## Dataset
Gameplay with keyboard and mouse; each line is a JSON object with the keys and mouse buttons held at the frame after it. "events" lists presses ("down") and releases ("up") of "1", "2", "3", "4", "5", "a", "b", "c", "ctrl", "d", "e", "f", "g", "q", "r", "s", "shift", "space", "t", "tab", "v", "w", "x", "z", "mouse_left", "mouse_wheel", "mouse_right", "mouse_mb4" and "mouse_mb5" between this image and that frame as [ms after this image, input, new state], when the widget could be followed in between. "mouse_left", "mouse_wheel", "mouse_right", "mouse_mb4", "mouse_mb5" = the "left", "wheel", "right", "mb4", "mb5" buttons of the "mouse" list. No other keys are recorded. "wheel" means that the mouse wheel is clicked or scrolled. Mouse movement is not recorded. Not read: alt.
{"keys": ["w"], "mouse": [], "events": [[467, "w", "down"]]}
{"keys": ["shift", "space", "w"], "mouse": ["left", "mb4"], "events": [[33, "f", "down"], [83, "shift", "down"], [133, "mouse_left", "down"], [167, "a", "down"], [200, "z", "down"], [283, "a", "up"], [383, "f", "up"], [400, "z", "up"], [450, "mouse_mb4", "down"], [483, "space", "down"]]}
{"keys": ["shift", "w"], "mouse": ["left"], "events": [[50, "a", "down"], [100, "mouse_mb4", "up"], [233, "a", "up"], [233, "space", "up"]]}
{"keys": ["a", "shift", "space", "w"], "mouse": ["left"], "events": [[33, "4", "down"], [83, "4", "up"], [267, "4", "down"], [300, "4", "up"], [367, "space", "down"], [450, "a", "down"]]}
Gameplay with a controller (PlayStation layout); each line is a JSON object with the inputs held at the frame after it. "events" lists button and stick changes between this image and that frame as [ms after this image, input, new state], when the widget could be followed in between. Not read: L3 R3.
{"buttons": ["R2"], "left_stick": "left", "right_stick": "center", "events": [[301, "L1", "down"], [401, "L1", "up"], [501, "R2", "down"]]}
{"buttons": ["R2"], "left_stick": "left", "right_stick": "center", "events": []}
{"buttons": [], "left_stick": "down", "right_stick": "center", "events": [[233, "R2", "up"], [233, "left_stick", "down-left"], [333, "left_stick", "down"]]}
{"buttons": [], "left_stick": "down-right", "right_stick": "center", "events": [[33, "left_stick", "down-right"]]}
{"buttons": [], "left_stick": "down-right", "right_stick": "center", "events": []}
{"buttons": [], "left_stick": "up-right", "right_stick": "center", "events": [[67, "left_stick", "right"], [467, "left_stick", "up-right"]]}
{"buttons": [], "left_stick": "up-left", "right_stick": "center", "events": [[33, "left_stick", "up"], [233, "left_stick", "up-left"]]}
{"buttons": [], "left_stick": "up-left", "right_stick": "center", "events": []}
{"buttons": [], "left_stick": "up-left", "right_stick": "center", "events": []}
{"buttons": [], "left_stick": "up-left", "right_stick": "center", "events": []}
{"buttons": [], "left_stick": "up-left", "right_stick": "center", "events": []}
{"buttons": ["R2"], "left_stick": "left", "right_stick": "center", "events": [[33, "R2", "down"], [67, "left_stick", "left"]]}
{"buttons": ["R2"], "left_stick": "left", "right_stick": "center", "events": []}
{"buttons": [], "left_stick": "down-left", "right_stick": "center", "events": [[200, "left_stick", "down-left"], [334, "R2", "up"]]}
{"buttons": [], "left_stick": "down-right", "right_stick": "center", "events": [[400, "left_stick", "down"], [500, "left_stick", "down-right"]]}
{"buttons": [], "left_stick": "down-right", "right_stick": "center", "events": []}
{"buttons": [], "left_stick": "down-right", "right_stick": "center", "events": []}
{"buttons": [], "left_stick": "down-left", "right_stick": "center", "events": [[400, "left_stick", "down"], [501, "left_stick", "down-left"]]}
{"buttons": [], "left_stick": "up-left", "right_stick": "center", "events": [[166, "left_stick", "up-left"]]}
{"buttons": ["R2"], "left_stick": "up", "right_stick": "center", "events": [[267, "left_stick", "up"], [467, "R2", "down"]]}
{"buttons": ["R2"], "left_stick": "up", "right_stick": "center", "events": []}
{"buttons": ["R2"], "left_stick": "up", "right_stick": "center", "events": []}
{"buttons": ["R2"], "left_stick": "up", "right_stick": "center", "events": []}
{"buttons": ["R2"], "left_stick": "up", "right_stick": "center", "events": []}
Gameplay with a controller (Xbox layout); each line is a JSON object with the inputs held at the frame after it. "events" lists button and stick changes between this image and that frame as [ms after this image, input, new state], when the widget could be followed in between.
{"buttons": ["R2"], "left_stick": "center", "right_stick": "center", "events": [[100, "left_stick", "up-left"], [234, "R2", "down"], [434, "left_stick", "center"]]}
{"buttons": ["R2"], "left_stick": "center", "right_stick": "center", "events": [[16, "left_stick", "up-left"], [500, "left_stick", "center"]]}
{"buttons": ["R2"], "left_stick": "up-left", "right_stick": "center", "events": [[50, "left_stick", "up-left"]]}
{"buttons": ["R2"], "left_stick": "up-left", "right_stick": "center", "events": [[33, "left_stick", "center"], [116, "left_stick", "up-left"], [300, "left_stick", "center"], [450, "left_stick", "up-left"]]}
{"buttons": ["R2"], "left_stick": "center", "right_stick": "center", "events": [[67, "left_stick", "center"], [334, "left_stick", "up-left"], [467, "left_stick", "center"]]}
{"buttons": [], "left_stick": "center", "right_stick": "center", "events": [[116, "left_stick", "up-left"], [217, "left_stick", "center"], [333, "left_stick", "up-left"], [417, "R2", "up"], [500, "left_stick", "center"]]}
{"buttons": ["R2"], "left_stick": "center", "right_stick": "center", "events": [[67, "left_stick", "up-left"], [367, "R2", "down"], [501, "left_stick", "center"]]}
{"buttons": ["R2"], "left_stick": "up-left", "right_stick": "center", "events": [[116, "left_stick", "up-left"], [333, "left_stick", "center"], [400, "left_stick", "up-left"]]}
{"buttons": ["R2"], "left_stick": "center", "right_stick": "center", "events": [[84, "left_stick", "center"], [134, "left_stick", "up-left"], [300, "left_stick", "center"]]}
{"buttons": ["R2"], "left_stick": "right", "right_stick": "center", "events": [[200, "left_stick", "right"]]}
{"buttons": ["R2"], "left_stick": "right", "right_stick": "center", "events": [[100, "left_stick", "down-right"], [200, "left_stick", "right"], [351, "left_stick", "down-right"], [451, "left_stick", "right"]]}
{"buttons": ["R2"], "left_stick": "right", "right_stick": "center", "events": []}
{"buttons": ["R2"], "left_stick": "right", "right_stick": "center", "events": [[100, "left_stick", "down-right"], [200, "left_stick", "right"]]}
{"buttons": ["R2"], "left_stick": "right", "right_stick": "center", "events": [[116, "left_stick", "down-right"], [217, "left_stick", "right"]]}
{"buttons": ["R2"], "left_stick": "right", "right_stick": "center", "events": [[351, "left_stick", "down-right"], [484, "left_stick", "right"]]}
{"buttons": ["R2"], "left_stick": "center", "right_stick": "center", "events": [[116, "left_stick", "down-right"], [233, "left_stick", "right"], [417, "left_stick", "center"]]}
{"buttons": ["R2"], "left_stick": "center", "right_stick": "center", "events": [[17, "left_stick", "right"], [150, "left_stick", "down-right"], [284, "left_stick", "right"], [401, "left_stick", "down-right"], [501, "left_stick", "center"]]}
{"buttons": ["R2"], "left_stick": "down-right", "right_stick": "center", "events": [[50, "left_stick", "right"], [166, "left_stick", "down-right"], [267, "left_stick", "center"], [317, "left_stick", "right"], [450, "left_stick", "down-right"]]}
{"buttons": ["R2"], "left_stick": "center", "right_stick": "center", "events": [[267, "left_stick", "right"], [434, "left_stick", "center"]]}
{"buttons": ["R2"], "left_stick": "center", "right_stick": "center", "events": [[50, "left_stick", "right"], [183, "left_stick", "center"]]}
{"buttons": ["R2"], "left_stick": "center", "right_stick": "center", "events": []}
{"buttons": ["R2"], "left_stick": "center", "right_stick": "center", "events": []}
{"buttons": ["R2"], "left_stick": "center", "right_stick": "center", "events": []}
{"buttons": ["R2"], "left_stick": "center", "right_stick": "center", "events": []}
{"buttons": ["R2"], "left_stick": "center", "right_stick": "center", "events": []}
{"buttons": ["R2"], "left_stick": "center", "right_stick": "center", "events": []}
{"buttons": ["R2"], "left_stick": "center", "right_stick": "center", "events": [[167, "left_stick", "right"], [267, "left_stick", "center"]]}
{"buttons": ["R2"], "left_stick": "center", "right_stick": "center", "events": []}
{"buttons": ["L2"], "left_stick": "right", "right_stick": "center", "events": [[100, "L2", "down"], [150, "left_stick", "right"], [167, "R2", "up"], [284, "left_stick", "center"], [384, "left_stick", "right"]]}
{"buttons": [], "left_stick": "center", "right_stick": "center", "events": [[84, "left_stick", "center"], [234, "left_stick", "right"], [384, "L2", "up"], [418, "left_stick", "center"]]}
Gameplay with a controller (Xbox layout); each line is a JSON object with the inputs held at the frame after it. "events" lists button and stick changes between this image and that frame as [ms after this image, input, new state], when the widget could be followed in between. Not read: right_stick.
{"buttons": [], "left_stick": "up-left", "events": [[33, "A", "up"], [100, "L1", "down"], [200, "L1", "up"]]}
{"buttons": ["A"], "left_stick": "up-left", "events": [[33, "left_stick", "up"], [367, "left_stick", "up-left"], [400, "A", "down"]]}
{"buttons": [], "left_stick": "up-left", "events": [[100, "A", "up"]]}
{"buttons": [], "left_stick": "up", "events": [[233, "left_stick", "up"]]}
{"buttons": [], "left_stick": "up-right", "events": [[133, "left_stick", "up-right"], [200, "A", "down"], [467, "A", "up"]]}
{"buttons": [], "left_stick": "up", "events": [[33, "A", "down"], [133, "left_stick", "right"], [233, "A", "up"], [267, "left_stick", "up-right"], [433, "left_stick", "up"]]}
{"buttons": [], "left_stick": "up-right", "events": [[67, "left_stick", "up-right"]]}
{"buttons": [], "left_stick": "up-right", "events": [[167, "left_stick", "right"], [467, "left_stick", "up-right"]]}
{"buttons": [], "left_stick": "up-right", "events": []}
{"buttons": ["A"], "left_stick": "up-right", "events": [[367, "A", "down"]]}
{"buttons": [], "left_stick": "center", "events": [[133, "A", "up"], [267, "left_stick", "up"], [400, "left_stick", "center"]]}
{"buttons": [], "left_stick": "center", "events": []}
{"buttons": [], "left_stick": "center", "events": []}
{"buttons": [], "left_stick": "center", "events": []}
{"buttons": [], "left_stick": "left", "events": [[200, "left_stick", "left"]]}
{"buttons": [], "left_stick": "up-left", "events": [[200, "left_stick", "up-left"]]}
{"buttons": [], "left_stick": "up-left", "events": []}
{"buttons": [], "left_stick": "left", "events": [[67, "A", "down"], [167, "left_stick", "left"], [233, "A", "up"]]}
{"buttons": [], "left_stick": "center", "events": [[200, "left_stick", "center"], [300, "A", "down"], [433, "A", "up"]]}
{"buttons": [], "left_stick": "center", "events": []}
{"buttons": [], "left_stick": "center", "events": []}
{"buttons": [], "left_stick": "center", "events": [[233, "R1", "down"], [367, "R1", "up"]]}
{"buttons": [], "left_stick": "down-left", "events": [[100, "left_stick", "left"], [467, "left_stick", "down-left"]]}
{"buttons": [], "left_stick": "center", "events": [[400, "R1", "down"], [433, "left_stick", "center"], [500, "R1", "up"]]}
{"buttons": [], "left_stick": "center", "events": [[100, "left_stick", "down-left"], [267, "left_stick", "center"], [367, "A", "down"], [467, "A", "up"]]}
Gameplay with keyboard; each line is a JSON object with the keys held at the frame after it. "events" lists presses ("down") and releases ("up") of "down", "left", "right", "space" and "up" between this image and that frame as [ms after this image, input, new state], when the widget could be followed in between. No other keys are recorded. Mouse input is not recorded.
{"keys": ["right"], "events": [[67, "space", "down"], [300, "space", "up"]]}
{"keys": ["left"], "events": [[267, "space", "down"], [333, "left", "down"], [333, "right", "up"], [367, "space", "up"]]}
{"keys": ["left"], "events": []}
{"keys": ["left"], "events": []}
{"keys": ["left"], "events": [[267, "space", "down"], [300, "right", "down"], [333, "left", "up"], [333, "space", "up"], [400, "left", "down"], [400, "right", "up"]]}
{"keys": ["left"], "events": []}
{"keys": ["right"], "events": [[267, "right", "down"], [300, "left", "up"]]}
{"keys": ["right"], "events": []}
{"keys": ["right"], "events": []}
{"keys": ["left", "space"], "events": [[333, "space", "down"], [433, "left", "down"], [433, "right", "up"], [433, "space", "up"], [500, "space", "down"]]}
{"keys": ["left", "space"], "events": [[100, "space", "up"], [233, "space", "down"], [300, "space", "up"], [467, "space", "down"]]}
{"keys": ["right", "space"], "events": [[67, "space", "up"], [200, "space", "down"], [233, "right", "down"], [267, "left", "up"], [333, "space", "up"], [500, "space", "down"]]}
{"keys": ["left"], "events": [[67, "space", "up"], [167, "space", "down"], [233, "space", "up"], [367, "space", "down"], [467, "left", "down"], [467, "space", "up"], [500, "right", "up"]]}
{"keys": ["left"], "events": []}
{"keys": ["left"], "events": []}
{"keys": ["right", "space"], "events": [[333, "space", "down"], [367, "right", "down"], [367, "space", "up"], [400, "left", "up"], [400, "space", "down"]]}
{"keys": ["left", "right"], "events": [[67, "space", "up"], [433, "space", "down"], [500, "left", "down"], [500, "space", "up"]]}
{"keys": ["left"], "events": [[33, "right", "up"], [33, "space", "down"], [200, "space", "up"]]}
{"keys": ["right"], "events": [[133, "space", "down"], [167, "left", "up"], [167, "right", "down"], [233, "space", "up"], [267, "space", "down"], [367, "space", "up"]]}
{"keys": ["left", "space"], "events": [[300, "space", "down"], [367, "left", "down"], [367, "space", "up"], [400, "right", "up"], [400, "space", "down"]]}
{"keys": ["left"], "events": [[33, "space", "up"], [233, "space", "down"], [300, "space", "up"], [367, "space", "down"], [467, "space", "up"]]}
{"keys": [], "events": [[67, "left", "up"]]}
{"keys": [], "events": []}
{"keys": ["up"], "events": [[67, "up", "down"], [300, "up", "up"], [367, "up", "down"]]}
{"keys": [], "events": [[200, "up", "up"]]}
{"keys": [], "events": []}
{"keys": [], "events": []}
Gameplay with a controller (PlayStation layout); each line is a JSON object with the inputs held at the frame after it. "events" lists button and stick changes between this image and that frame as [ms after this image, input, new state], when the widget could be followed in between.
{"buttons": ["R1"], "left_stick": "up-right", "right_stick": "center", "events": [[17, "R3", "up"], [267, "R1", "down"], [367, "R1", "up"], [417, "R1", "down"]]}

## Work to be completed
Lines in the records above that carry the word "keyboard" are to be located and copied.

## Your solution
Gameplay with keyboard and mouse; each line is a JSON object with the keys and mouse buttons held at the frame after it. "events" lists presses ("down") and releases ("up") of "1", "2", "3", "4", "5", "a", "b", "c", "ctrl", "d", "e", "f", "g", "q", "r", "s", "shift", "space", "t", "tab", "v", "w", "x", "z", "mouse_left", "mouse_wheel", "mouse_right", "mouse_mb4" and "mouse_mb5" between this image and that frame as [ms after this image, input, new state], when the widget could be followed in between. "mouse_left", "mouse_wheel", "mouse_right", "mouse_mb4", "mouse_mb5" = the "left", "wheel", "right", "mb4", "mb5" buttons of the "mouse" list. No other keys are recorded. "wheel" means that the mouse wheel is clicked or scrolled. Mouse movement is not recorded. Not read: alt.
Gameplay with keyboard; each line is a JSON object with the keys held at the frame after it. "events" lists presses ("down") and releases ("up") of "down", "left", "right", "space" and "up" between this image and that frame as [ms after this image, input, new state], when the widget could be followed in between. No other keys are recorded. Mouse input is not recorded.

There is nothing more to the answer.